The king and queen consort will arrive in Paris on Sunday for their first state visit to France, which was originally supposed to include a tram ride to the south-western city.

“It is almost certain that the king will not be able to take the tram, Pascal Mesgueni, a representative of the CFTC union, told the French newspaper Sud Ouest.

“No driver will want to transport the king.

“There will be supervisors or managers [willing] to do it but there will be people on the tracks. And they will have to protect him with vehicles in front and behind [the tram]," he said.

"Logistically, it's very heavy, to say nothing of the risk of projectiles. It's going to be much too complicated."

France has been rocked by violent protests and national strikes since early March over reforms to pensions, which will mean the retirement age being raised to 64 from 62.

President Emmanuel Macron on Wednesday refused to back down on the reforms even as more strikes and protests are planned.

"Do you think I enjoy making this reform? No," he said in his first comments since his government survived a confidence vote on the issue. "We must go ahead because it's in the higher interest of the nation."

# Record excerpts
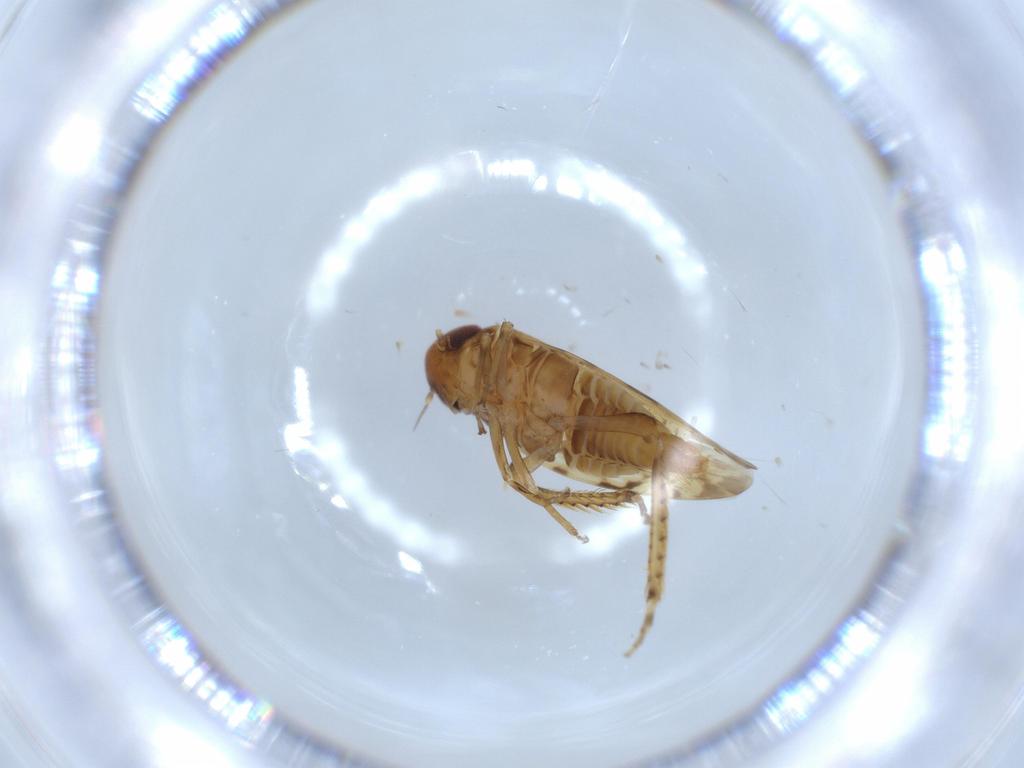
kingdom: Animalia
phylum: Arthropoda
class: Insecta
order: Hemiptera
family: Cicadellidae
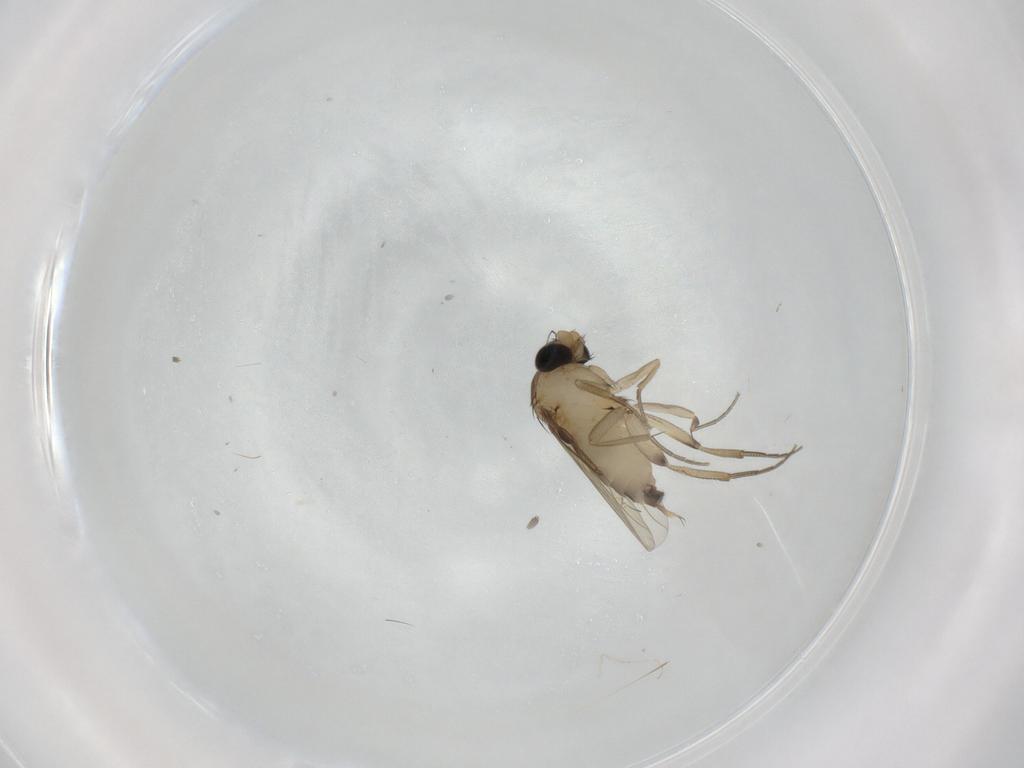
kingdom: Animalia
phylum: Arthropoda
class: Insecta
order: Diptera
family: Phoridae
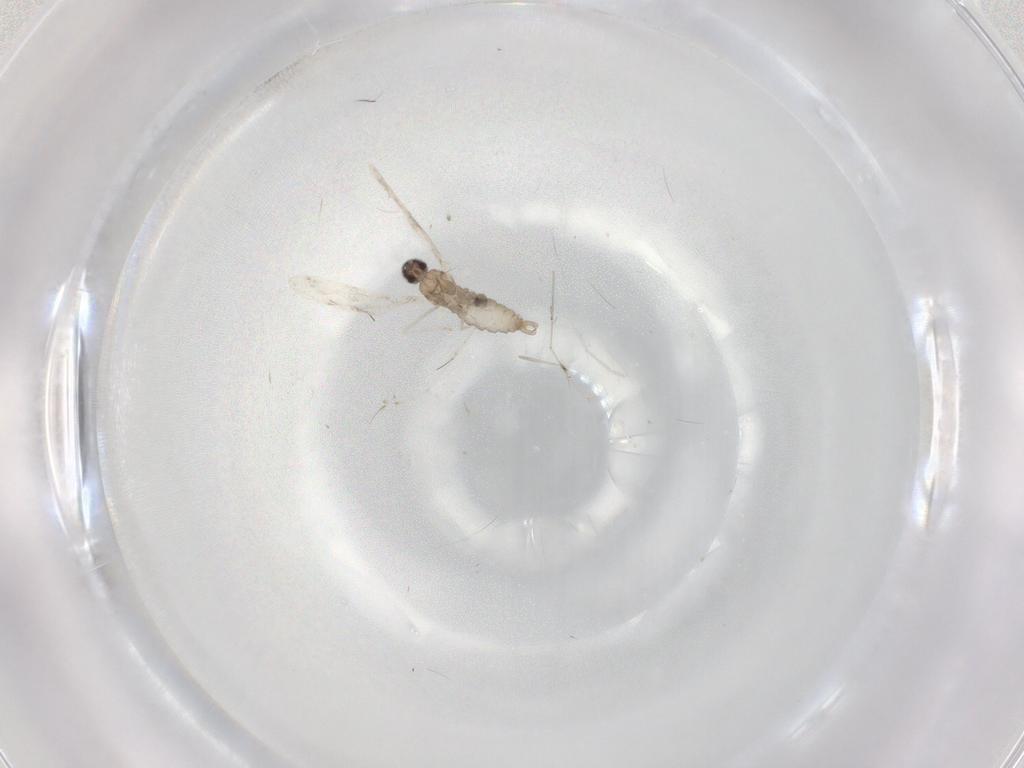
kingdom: Animalia
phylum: Arthropoda
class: Insecta
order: Diptera
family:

# Goal of the exercise
Rewrite the royal-visit report from the words "The king and" through "transport the king.", putting "streetcar" wherever "tram" appears.

# Final result
The king and queen consort will arrive in Paris on Sunday for their first state visit to France, which was originally supposed to include a streetcar ride to the south-western city.

“It is almost certain that the king will not be able to take the streetcar, Pascal Mesgueni, a representative of the CFTC union, told the French newspaper Sud Ouest.

“No driver will want to transport the king.